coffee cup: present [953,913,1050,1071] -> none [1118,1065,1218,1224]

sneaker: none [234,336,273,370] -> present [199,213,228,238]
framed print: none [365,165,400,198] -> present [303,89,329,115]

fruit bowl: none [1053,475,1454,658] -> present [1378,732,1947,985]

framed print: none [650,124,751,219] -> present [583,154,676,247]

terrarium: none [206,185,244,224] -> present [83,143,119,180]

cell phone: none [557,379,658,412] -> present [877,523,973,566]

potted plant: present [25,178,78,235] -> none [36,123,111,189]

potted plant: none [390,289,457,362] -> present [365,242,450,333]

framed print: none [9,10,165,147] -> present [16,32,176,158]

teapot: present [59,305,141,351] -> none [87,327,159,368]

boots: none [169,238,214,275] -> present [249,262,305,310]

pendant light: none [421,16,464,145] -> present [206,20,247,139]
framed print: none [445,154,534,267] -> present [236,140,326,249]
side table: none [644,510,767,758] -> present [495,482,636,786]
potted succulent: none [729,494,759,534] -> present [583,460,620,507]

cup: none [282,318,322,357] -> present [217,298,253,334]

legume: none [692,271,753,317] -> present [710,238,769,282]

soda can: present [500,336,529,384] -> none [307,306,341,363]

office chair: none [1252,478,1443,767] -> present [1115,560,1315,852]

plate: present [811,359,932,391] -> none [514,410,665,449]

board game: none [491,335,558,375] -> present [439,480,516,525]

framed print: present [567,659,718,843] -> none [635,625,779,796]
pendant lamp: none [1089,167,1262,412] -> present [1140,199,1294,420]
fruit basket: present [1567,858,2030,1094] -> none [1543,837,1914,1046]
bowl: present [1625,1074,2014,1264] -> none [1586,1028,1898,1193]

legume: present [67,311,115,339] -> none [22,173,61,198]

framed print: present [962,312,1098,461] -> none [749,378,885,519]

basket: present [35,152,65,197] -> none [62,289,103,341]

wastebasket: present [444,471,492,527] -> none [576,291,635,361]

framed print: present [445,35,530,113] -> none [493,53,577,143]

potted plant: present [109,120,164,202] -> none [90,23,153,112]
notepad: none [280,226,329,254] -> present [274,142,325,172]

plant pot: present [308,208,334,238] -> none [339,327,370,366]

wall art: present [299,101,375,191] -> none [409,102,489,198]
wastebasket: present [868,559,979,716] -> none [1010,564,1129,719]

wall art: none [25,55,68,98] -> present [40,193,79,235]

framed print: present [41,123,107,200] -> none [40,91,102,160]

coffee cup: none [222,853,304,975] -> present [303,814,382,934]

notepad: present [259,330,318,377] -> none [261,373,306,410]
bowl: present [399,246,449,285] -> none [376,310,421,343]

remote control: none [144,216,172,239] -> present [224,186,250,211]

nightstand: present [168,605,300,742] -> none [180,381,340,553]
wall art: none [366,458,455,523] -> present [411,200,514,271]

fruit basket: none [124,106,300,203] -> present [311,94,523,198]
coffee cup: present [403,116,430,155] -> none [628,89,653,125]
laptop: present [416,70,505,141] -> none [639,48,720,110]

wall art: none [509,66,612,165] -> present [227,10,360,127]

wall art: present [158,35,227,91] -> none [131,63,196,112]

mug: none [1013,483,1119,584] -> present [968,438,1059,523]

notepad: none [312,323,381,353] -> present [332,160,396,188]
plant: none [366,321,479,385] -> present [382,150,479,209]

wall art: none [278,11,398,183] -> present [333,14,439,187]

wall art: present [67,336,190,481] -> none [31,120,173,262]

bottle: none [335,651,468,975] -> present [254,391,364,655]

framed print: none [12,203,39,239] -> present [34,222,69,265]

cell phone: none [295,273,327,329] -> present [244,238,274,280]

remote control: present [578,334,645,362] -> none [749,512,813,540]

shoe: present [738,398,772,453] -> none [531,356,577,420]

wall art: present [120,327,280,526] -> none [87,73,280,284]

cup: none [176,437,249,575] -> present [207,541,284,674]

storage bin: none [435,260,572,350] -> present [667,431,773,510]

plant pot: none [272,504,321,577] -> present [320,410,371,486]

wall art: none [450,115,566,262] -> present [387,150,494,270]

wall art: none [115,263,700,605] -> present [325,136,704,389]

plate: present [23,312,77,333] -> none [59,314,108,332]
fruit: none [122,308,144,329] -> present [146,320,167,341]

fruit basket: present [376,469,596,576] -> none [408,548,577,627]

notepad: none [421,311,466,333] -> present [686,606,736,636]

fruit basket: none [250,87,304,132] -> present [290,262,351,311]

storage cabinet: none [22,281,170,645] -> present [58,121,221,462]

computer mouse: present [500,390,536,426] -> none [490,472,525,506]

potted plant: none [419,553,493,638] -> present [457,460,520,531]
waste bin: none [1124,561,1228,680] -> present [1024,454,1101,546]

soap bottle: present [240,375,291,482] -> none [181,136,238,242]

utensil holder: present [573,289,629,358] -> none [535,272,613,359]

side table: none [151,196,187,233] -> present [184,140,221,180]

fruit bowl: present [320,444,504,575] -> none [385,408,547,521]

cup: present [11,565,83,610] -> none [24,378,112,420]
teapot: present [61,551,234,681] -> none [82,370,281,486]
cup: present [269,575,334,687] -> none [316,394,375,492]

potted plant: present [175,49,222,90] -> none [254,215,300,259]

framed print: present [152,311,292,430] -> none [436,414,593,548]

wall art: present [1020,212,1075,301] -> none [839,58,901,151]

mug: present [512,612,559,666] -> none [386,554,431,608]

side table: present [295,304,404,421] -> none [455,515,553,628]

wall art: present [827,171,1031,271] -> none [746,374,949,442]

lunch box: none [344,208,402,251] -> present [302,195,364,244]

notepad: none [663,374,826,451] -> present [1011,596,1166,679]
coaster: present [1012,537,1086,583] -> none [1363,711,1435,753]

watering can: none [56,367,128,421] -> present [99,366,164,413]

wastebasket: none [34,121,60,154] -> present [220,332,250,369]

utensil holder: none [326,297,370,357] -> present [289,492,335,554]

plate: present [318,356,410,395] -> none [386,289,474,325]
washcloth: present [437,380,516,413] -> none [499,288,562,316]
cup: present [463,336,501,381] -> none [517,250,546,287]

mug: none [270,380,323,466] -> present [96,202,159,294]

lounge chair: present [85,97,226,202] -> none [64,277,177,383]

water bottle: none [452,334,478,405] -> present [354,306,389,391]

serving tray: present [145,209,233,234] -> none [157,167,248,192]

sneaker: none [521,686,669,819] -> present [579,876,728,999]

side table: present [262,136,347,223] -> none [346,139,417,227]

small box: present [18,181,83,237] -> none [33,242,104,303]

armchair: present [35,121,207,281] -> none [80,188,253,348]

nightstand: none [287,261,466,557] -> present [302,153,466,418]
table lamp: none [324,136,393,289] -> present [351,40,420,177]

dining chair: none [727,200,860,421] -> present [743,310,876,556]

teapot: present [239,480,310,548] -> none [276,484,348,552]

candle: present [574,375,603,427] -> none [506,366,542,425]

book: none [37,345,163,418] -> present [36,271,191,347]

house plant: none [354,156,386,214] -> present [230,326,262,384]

● **ASSIGNMENT**:
Reproduce the lines of the records exactly, from the first one through the line that contains "terrarium: none [206,185,244,224]".

● **EXERCISE SOLUTION**:
coffee cup: present [953,913,1050,1071] -> none [1118,1065,1218,1224]

sneaker: none [234,336,273,370] -> present [199,213,228,238]
framed print: none [365,165,400,198] -> present [303,89,329,115]

fruit bowl: none [1053,475,1454,658] -> present [1378,732,1947,985]

framed print: none [650,124,751,219] -> present [583,154,676,247]

terrarium: none [206,185,244,224] -> present [83,143,119,180]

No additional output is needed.